KINETICS OF ELECTRODEPOSITION OF ZINC-NICKEL ALLOY FROM SULFATE-GLYCINATE ELECTROLYTE

Abstract

Kinetics of electrodeposition of a zinc-nickel alloy from the acid sulfate-glycinate electrolyte and the properties of the formed coating have been studied depending on the composition of the electrolyte and the deposition mode. Chronoamperometric studies of the electrodeposition of the zinc-nickel alloy made it possible to establish that at polarization potentials of -1.00 -1.05 V relative to the CSE, processes on the electrode proceed with diffusion control. Changing the potentials to the region of more negative values leads to kinetic difficulties. The formation of the zinc-nickel alloy from the sulphate-glycinate electrolyte is affected by the concentration of the nickel salt. The process polarization, crystallization overvoltage, the amount of nickel in the alloy depends on its content in the solution. The maximum crystallization overvoltage corresponds to the NiSO4 content in the electrolyte in the amount of 0.12-0.14 mol/l. Large partial densities of the electroreduction current of nickel during the formation of the Zn-Ni alloy correspond to the same range of concentrations. It was found that with the content of nickel sulphate more than 0.16 mol / l, the amount of nickel in the precipitate decreases.
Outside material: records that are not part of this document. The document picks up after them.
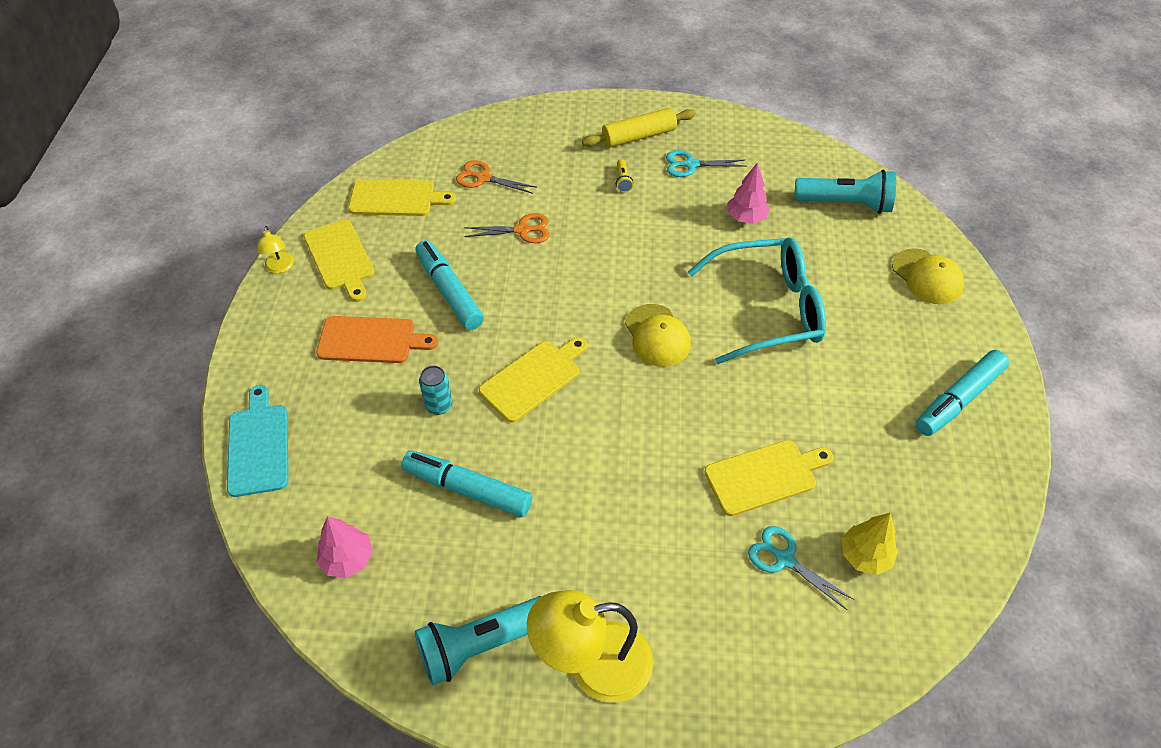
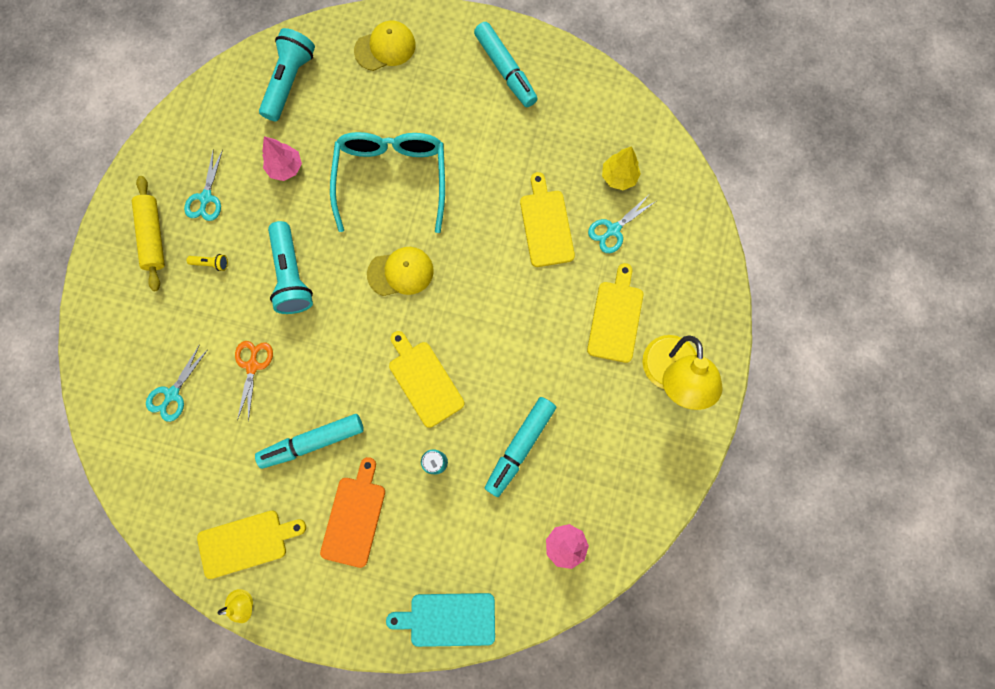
camera: 80 degrees left, 25 degrees up
yellow cutting board [348,179,456,216] -> yellow cutting board moved to [587,263,643,363]
turquoise flashlight [415,596,542,686] -> turquoise flashlight moved to [268,221,313,314]
orange scissors [456,160,536,194] -> turquoise scissors [146,346,207,422]

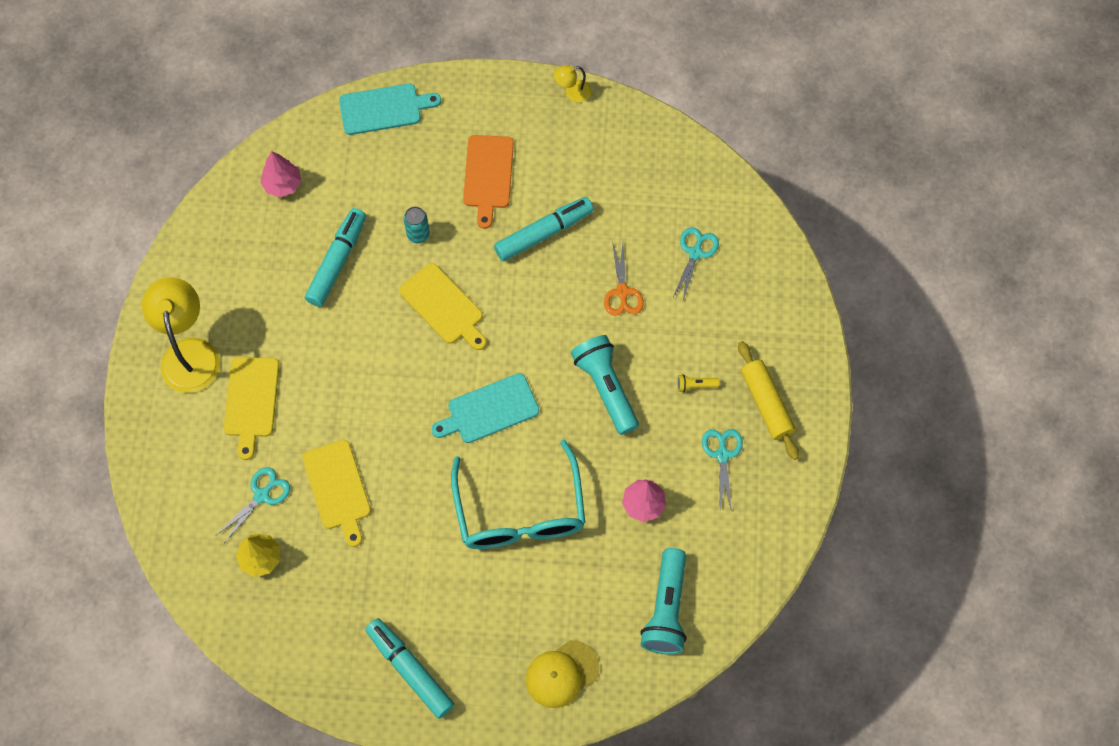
camera: 170 degrees right, 10 degrees down
yellow cutting board [197,511,306,579] -> none
yellow cap [367,247,434,296] -> turquoise cutting board [431,373,539,443]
During electrodeposition of the alloy, the pH of the near-electrode layer increases as a result of hydrogen evolution. It is assumed that with the cathode current density of more than 10 mA/cm2, the formation of the zinc-nickel alloy occurs with the participation of neutral and electronegative complexes. Determination of the protective ability of samples in a 3 % NaCl solution using both chronovoltamperometry and impedance spectroscopy showed that samples with a nickel content of 14.4 % obtained in the solution with a nickel sulfate concentration of 0.12-0.14 mol/l are characterized by maximum corrosion resistance.